The announcement brings employees at Amazon's fulfillment center in Bessemer, Alabama, a step closer to deciding whether to join part of the Retail, Wholesale and Department Store Union (RWDSU). A "yes" vote would mark the first-ever for a U.S. Amazon facility.

Unions have had greater success organizing at Amazon elsewhere, such as in France, where they precipitated a month-long closure of its warehouses last year.

As of Jan. 7, Amazon employed almost 6,200 hourly workers at the warehouse, according to the filing. To win, the union needs a simple majority of those who submit ballots.

While Amazon had preferred in-person voting, the labor board sided with the union on a mail-in procedure "because this is the safest and most appropriate method of conducting an election in view of the extraordinary circumstances presented by the COVID-19 pandemic," the filing said.

America's second-largest private employer after Walmart Inc, Amazon has long avoided unionization, and it has trained managers to spot organizing activity. A website, doitwithoutdues.com https://www.doitwithoutdues.com, warns the Bessemer employees, "why pay almost $500 in dues? We’ve got you covered* with high wages, health care, vision, and dental benefits."

In statements, Amazon said the website's purpose was to educate staff about "the facts of joining a union" and that "We will continue to insist on measures for a fair election." The company added that its rejected proposal for an in-person election would improve "associate convenience, vote fidelity, and timeliness of vote count."

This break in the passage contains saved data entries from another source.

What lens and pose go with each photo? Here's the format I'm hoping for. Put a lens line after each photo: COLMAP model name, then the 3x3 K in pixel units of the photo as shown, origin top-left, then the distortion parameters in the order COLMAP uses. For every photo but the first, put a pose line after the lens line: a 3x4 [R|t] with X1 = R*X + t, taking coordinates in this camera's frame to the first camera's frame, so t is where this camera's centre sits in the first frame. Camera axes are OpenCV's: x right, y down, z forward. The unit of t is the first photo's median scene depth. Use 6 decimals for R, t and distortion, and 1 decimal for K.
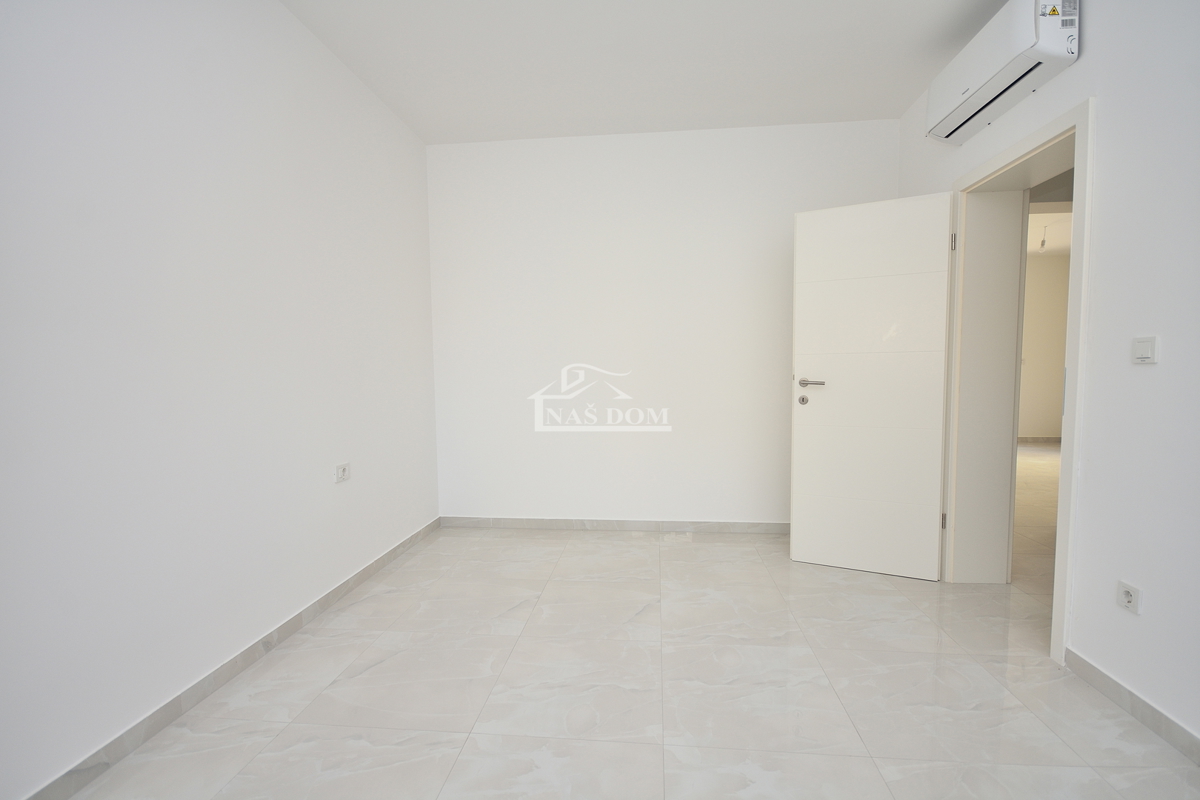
lens RADIAL K [[524.4, 0, 605.0], [0, 524.4, 410.0], [0, 0, 1]] dist [0.015987, -0.015961]
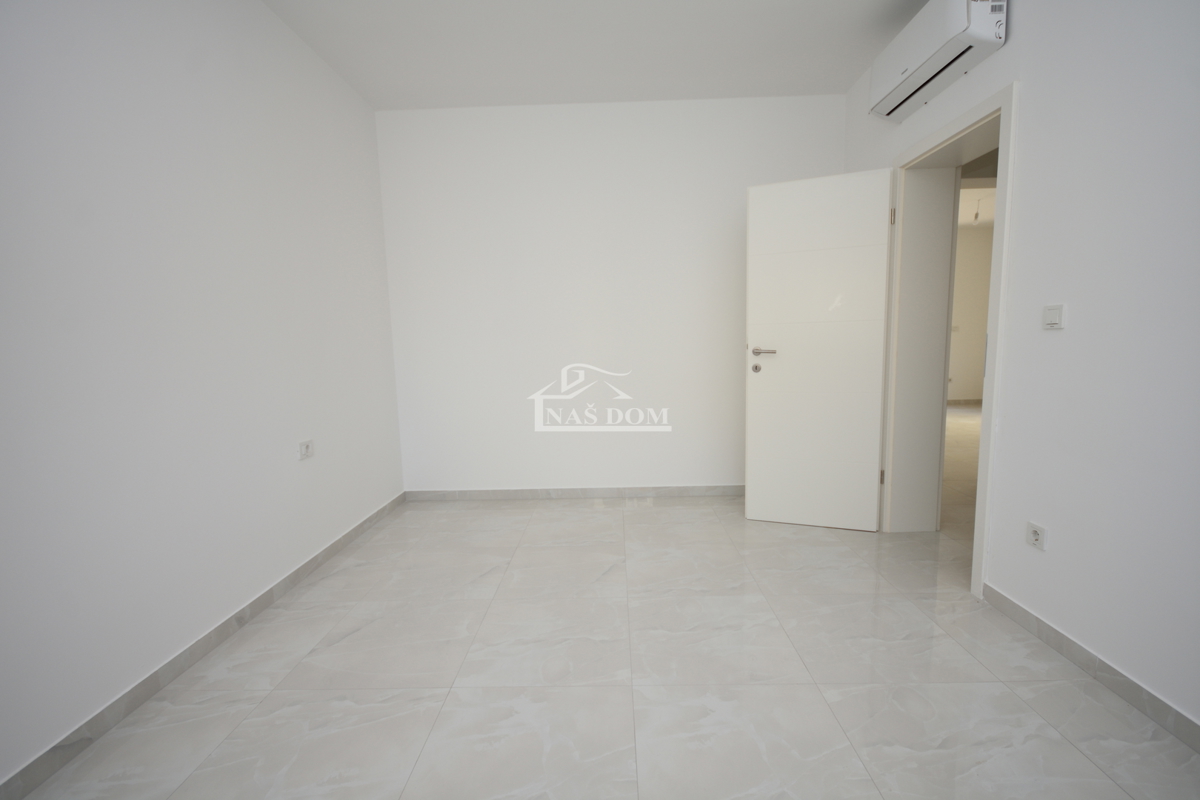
lens RADIAL K [[524.4, 0, 605.0], [0, 524.4, 410.0], [0, 0, 1]] dist [0.015987, -0.015961]
pose [[0.996688, -0.024595, 0.077510, -0.013011], [0.020490, 0.998367, 0.053325, 0.003669], [-0.078695, -0.051560, 0.995564, -0.043467]]
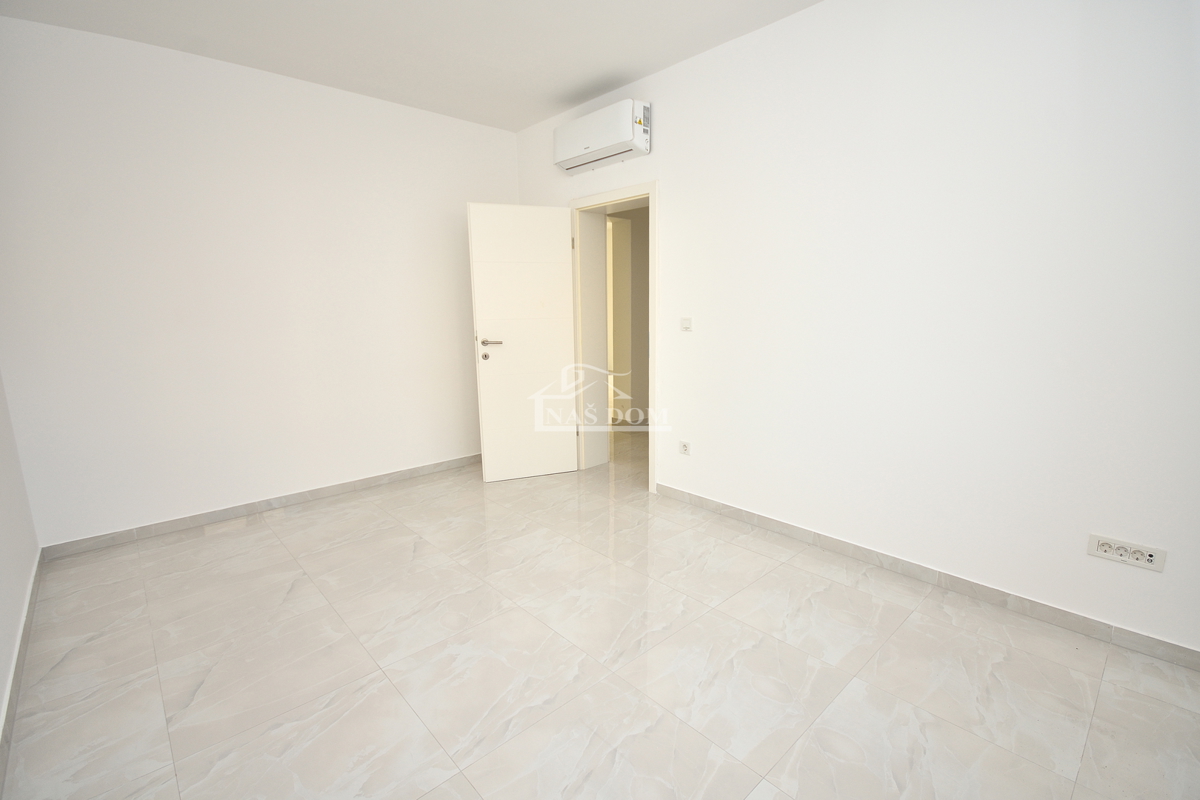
lens RADIAL K [[534.6, 0, 600.6], [0, 534.6, 408.4], [0, 0, 1]] dist [-0.000015, 0.000116]
pose [[0.667086, -0.137628, 0.732158, -0.601169], [0.061923, 0.989630, 0.129607, -0.067437], [-0.742403, -0.041122, 0.668691, -0.108060]]
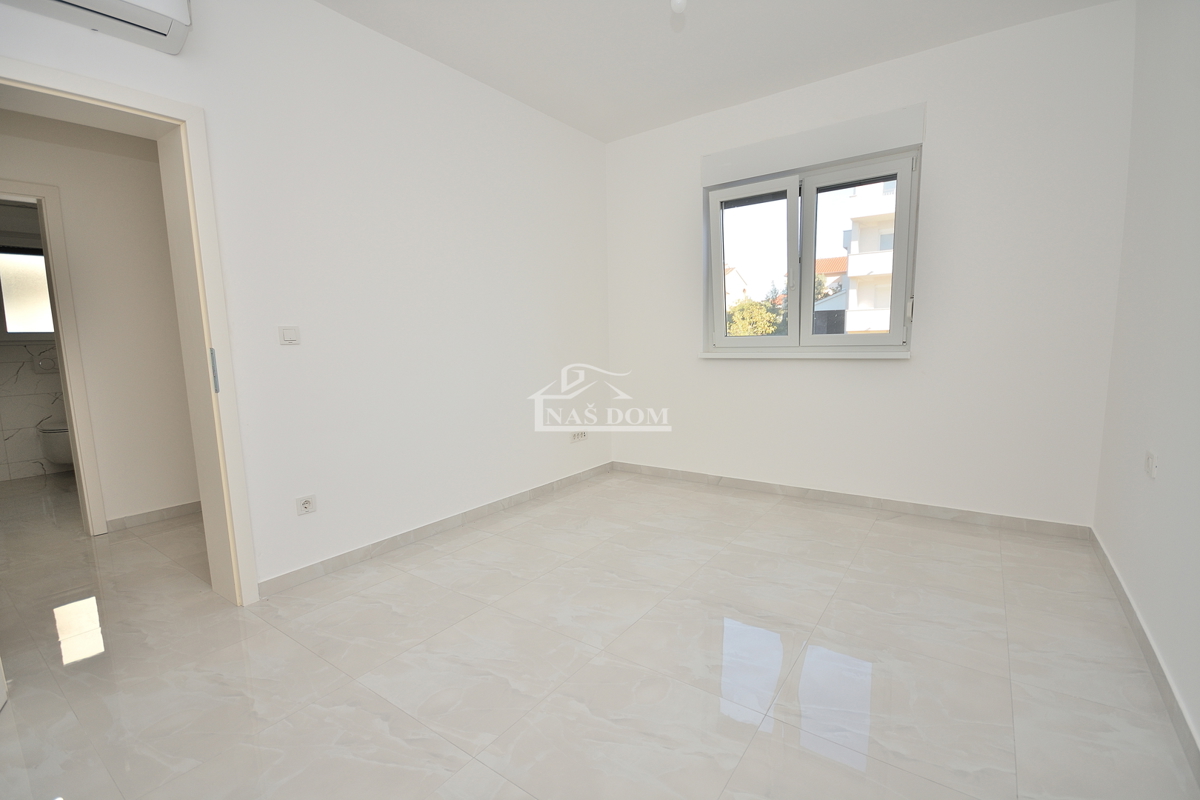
lens RADIAL K [[524.4, 0, 605.0], [0, 524.4, 410.0], [0, 0, 1]] dist [0.015987, -0.015961]
pose [[-0.868292, -0.038920, 0.494525, -0.380147], [0.064918, 0.979428, 0.191066, -0.110514], [-0.491788, 0.198005, -0.847903, 1.541518]]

The RWDSU declined to comment.

The world's largest online retailer has faced criticism over its handling of the COVID-19 pandemic, prompting some workers to protest outside warehouses and demand their closure. Labor organizing has begun in different parts of the company.

Amazon, reporting more than 19,000 COVID-19 cases as of September, has said it increased cleaning, rolled out virus tests and temperature checks, and added other measures to protect associates.

Ballots will be mailed on Feb. 8, the board filing said.